• Task prompt
Could you set down exactly the lines in the records below between the line holding "authorized to achieve" and the line holding "via the registration", inclusive?

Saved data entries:
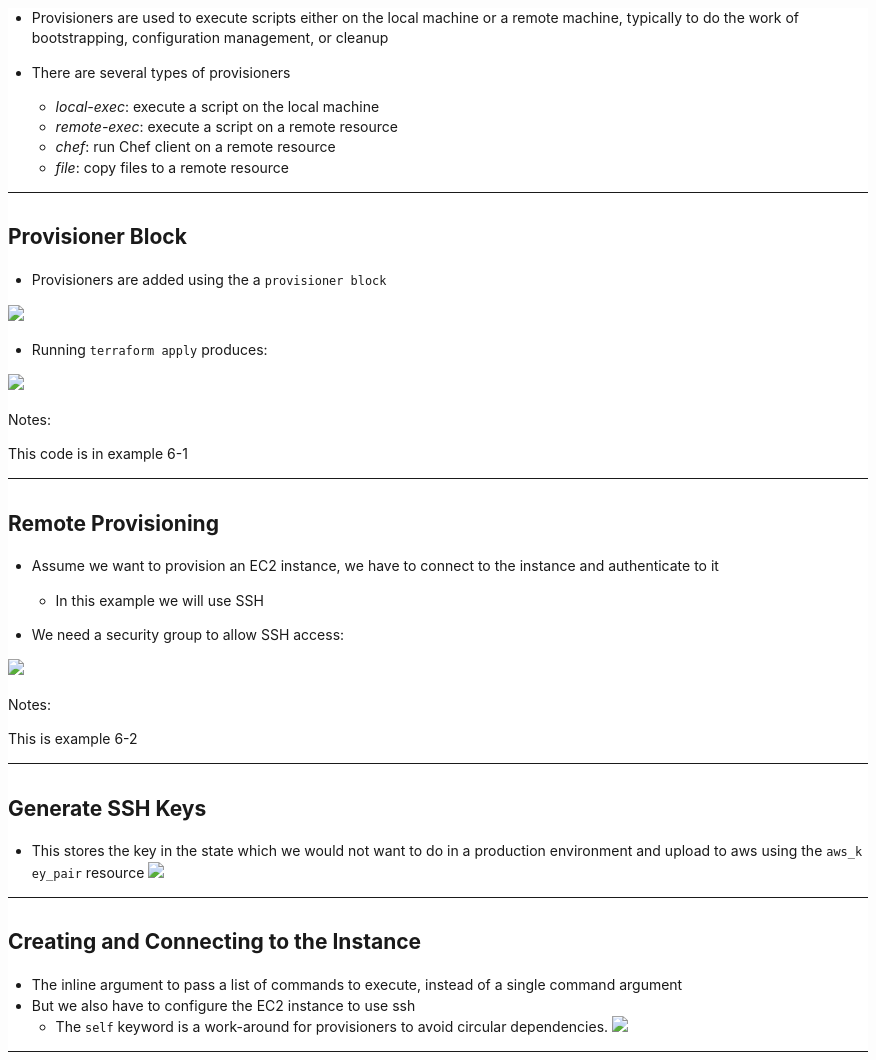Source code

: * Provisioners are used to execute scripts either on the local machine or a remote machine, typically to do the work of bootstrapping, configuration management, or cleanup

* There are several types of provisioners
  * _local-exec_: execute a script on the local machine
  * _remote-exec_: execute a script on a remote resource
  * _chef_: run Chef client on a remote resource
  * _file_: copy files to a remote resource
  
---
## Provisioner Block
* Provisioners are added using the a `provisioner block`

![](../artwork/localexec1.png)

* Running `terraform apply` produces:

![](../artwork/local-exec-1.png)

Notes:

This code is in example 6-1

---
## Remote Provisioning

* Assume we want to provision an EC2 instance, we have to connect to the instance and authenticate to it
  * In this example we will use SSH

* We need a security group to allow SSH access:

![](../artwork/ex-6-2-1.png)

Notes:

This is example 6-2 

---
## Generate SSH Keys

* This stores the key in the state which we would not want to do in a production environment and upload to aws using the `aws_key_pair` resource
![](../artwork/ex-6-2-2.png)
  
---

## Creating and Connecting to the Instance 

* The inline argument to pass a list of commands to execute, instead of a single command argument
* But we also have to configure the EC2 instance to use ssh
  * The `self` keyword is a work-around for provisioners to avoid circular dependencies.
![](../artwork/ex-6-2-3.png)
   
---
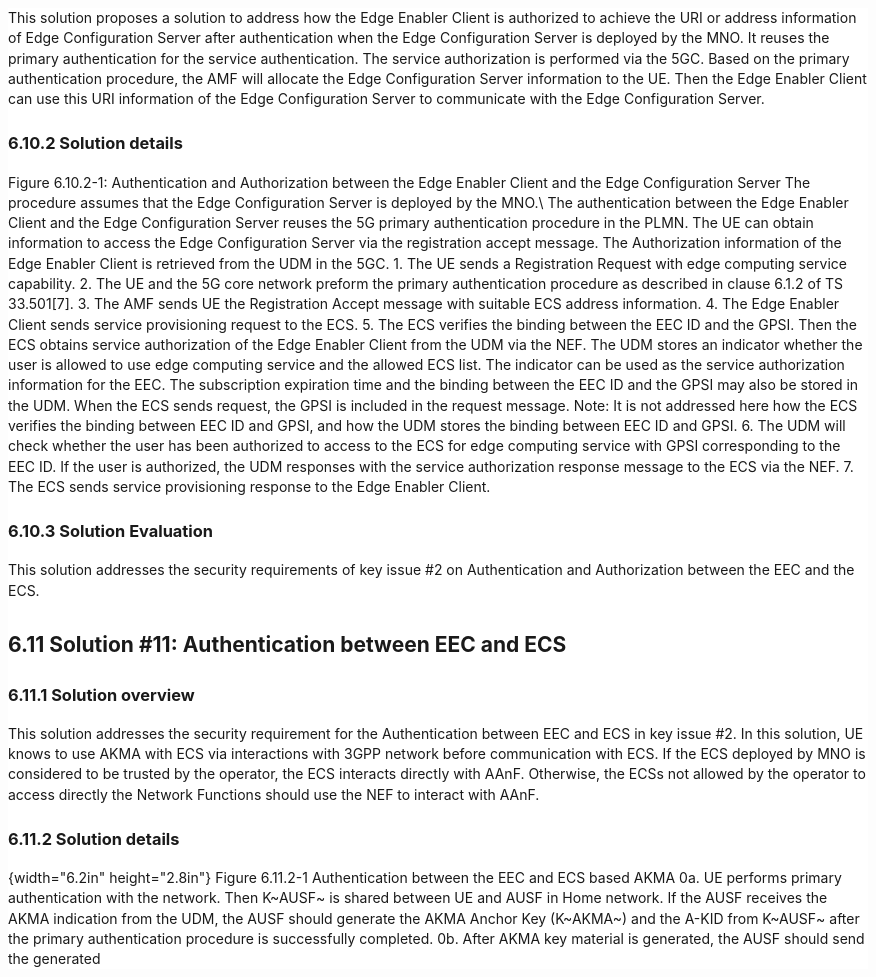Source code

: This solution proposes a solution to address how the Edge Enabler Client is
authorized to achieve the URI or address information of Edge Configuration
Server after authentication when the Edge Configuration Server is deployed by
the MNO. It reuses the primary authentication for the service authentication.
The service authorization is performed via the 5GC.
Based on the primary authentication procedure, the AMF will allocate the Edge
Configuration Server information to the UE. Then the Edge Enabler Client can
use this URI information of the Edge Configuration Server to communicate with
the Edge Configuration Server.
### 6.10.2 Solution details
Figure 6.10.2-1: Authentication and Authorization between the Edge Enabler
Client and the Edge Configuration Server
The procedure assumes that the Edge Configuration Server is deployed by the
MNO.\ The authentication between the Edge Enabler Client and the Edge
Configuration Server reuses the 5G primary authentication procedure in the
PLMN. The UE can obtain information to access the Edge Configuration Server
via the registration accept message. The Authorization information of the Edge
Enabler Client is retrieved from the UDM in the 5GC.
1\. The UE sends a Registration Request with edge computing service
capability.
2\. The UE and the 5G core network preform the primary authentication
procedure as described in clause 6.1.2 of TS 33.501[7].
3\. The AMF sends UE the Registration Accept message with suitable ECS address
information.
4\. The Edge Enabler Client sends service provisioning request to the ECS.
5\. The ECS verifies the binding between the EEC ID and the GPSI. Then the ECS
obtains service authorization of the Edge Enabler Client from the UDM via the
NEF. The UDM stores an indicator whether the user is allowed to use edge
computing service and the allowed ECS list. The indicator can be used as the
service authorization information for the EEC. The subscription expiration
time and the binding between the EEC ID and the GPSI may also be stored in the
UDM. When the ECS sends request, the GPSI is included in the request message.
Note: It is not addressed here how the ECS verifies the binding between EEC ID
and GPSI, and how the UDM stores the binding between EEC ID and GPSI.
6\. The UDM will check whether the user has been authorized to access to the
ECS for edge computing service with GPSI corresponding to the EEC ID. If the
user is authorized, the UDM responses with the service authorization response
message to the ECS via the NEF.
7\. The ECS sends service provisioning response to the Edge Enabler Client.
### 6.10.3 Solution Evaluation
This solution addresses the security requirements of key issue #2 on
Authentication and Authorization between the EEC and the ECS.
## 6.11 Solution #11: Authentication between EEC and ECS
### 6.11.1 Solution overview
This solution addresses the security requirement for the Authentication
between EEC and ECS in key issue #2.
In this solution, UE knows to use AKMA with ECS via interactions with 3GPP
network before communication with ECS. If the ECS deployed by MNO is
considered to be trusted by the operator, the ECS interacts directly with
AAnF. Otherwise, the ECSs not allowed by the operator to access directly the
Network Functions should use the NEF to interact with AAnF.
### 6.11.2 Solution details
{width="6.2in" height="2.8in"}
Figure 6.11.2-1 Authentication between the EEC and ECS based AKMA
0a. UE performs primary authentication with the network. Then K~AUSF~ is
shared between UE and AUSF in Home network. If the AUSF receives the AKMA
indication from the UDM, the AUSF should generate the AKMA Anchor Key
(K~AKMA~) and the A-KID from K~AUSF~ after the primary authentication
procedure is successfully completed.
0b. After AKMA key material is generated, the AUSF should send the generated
==
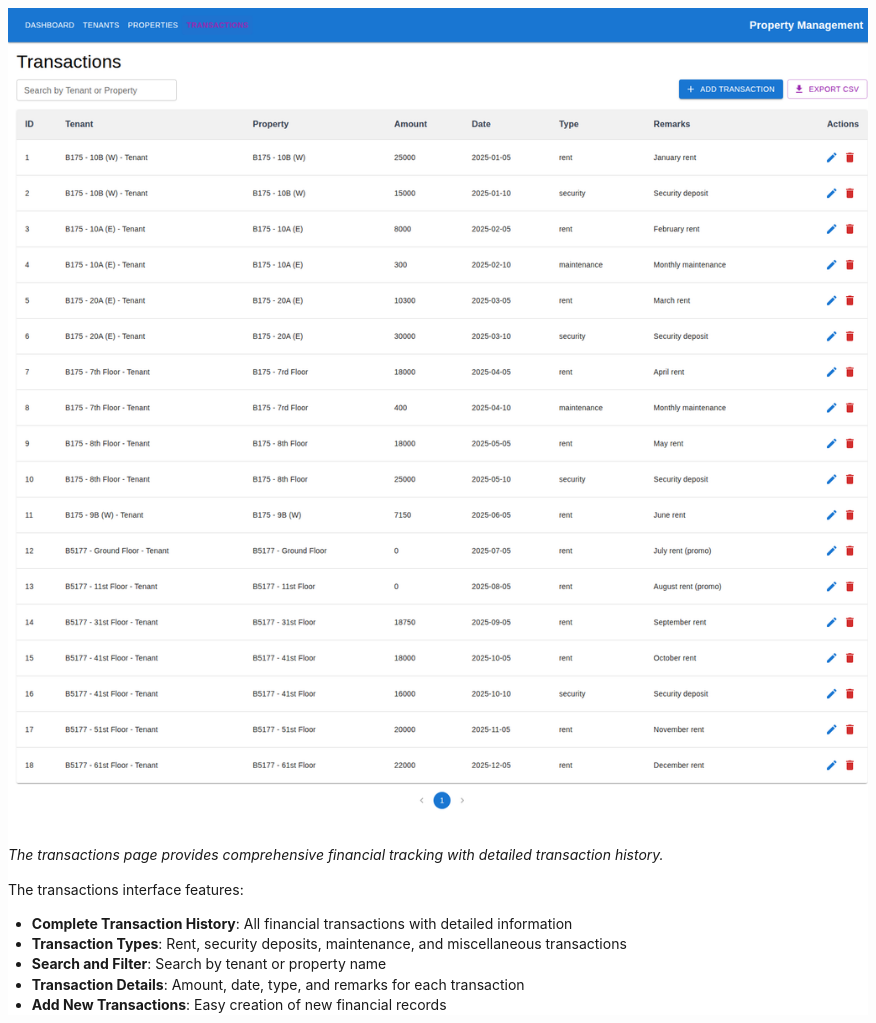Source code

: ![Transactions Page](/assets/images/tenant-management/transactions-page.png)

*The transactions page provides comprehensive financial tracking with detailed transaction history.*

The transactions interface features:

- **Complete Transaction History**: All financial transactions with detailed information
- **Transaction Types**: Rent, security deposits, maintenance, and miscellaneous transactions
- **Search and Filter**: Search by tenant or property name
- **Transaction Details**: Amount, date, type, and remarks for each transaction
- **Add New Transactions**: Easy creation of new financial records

• Solution to this task
authorized to achieve the URI or address information of Edge Configuration
Server after authentication when the Edge Configuration Server is deployed by
the MNO. It reuses the primary authentication for the service authentication.
The service authorization is performed via the 5GC.
Based on the primary authentication procedure, the AMF will allocate the Edge
Configuration Server information to the UE. Then the Edge Enabler Client can
use this URI information of the Edge Configuration Server to communicate with
the Edge Configuration Server.
### 6.10.2 Solution details
Figure 6.10.2-1: Authentication and Authorization between the Edge Enabler
Client and the Edge Configuration Server
The procedure assumes that the Edge Configuration Server is deployed by the
MNO.\ The authentication between the Edge Enabler Client and the Edge
Configuration Server reuses the 5G primary authentication procedure in the
PLMN. The UE can obtain information to access the Edge Configuration Server
via the registration accept message. The Authorization information of the Edge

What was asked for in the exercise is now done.